Родин сидел за столом президиума, слушал полковника, смотрел на лица сидевших напротив него летчиков и техников и чувствовал, как между лопаток бежит холодный ручеек. «А ведь это война. Пускай не сегодня или завтра, но уже скоро. И это будет не Китай. Это будет…. Мировая война это будет. Война. Эх, ты ж мать…, и в…сто раз! И ведь знал и ждал, что это будет. Что это неизбежно. Но вот так… У-у-у. сучье племя! Не на тех хвост поднимаете! Это вам не меченый либераст! И не подло-блаженный Николашка! Сейчас у нас есть Сталин! И значит — вам придет…, такой толстый и пушистый северный зверек» — Родин так завелся, что со всей своей немереной силы ударил по столу кулаком. Для него последствия сего действа были очевидны, а вот для окружающих вид разваливающегося в щепки от воздействия командирского кулака стола, был таким откровением, что куда там святым отцам. Про себя Родин только и успел подумать: «Мать, твою»! Но, мать — матерью, а делать что-то надо. Вон, докладчик стоит на трибуне как памятник самому себе. «Ну, и была, не была! Придется сейчас речь толкнуть. Только бы запал не потерять».
Не потерял. И запал не потерял, и мысль, и всю свою, накопленную за обе жизни, ярость и ненависть. Не только не потерял, но и сумел донести до своих товарищей. До тех, с кем завтра ему придется драться плечом к плечу с лютой вражиной. И вывод сделал из всего этого вполне понятный и всем присутствующим близкий.»… Драть я вас буду так, что клистир со скипидаром вам будет казаться мамкиным поцелуем! Но лучше вас буду драть я, чем «лимонники» и «лягушатники». А уж вы потом будете драть их! Да так, чтобы только крылья, да дерьмо от них в разные стороны летело»!
И ведь проняло народ. До самых печенок — селезенок проняло! Хлопали ему так, что стены дрожали, и штукатурка с потолка сыпалась.
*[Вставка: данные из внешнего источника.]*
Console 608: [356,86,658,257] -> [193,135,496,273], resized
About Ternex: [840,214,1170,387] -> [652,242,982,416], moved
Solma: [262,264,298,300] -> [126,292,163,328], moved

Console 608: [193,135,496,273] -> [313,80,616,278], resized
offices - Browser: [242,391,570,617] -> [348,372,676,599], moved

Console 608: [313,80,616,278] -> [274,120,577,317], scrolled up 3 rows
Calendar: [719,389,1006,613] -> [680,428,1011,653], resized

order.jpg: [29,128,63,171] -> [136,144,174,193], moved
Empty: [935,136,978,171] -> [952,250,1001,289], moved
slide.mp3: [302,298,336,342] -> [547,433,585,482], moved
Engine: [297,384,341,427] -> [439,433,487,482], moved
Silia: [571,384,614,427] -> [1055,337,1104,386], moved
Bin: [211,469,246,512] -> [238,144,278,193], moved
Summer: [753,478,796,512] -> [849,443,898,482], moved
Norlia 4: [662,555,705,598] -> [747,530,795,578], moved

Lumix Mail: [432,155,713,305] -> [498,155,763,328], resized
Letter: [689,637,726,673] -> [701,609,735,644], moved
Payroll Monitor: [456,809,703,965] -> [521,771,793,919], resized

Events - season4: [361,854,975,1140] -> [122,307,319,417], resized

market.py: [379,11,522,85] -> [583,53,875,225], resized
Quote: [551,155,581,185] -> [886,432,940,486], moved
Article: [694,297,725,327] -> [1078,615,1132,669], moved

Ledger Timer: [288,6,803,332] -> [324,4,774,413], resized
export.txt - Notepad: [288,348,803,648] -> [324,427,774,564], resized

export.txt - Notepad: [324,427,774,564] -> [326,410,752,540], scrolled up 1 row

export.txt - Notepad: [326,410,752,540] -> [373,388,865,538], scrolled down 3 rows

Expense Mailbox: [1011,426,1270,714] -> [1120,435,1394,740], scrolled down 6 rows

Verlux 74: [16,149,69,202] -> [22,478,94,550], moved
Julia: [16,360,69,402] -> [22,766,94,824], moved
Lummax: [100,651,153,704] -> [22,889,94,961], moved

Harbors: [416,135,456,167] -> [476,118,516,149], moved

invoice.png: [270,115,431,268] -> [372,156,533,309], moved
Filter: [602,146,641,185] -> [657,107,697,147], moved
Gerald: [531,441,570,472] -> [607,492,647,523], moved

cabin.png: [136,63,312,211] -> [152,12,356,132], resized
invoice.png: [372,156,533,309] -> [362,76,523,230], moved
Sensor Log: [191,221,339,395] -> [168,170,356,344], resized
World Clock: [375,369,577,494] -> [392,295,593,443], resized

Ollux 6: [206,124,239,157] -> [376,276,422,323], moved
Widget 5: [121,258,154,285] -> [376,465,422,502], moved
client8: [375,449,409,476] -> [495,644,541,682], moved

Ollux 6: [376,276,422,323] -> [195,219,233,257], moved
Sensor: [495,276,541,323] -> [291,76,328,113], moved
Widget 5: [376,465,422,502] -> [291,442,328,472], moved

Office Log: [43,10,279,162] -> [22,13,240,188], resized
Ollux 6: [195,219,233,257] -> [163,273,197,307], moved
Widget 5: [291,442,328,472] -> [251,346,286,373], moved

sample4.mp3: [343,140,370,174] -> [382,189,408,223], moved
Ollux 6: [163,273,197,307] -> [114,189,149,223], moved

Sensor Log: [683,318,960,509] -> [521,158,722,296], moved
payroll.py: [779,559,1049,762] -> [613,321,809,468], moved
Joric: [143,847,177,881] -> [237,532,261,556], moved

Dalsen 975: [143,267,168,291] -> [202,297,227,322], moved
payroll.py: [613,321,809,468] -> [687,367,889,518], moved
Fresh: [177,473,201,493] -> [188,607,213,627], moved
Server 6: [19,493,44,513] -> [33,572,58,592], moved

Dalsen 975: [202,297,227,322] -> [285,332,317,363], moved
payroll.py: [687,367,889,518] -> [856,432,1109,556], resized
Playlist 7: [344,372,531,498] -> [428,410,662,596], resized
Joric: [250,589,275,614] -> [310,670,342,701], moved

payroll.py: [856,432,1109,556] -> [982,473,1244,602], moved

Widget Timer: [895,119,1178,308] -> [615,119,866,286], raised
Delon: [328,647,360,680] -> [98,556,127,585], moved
Да и полковник с управления, к большому удивлению Родина, его тоже похвалил. «У вас острое политическое чутьё и правильный, большевистский, подход к порученному Вам делу».
Зимний Каспий, даром, что внутреннее море, сюрпризов и неприятностей может предоставить не меньше, чем любой океан. Поэтому первые полеты и тренировки начали на суше. Да и оценить Родину уровень подготовки летчиков нужно было самому. Мало ли что в документах напишут? Короткий световой день использовали до предела. И-16 и учебные двухместные УТИ-2, казалось, постоянно висели в воздухе. Труженики Р-5 часами курсировали вдоль побережья и над горами — отрабатывали штурманскую подготовку. Новых самолетов, предназначенных для комплектации авиагруппы, пока еще не было. Да и не нужны они пока. А вот попозже, к весне, Громов обещал, что будут точно.
Через две недели, когда ему уже удалось составить личное впечатление об уровне подготовки личного состава, Родин решил провести небольшое показательно учение. «Избиение младенцев». Ну, это название он, конечно, не афишировал, но показать этим молокососам, возомнившим себя элитой флотской авиации, что они такое на самом деле, было жизненно необходимо.
Учения, а для себя, и в разговорах с начальником службы летной подготовки Борщом (ну фамилия у человека такая, что ржете?), иначе как учением, это Родин не называл. Итак, первый этап — индивидуальное пилотирование и воздушный бой. Второй этап — атака истребителей на строй бомбардировщиков. «Вот и посмотрим на вас, орлы. Не рано ли вы перья распушили и хвосты задрали. Форсить в кожаном реглане и неуставной фуражке перед местными девицами большого ума не надо. А вот на деле и посмотрим — откуда у вас головы и руки растут» — вот в таком отеческом тоне и напутствовал своих «цыплят» старый, тридцатилетний, орел, полковник Родин.
Главными «экзаменаторами» были Родин и Борщ, единственные в полку, кто имел реальный боевой опыт. Ну и что с того, что Родин воевал на бомбардировщиках? Чтобы противостоять атакам истребителей, ему жизненно необходимо было знать их тактику и возможности. Да и возможности потренироваться самому он никогда не упускал. Только делал это подальше от аэродрома, чтоб не смущать неокрепшие умы.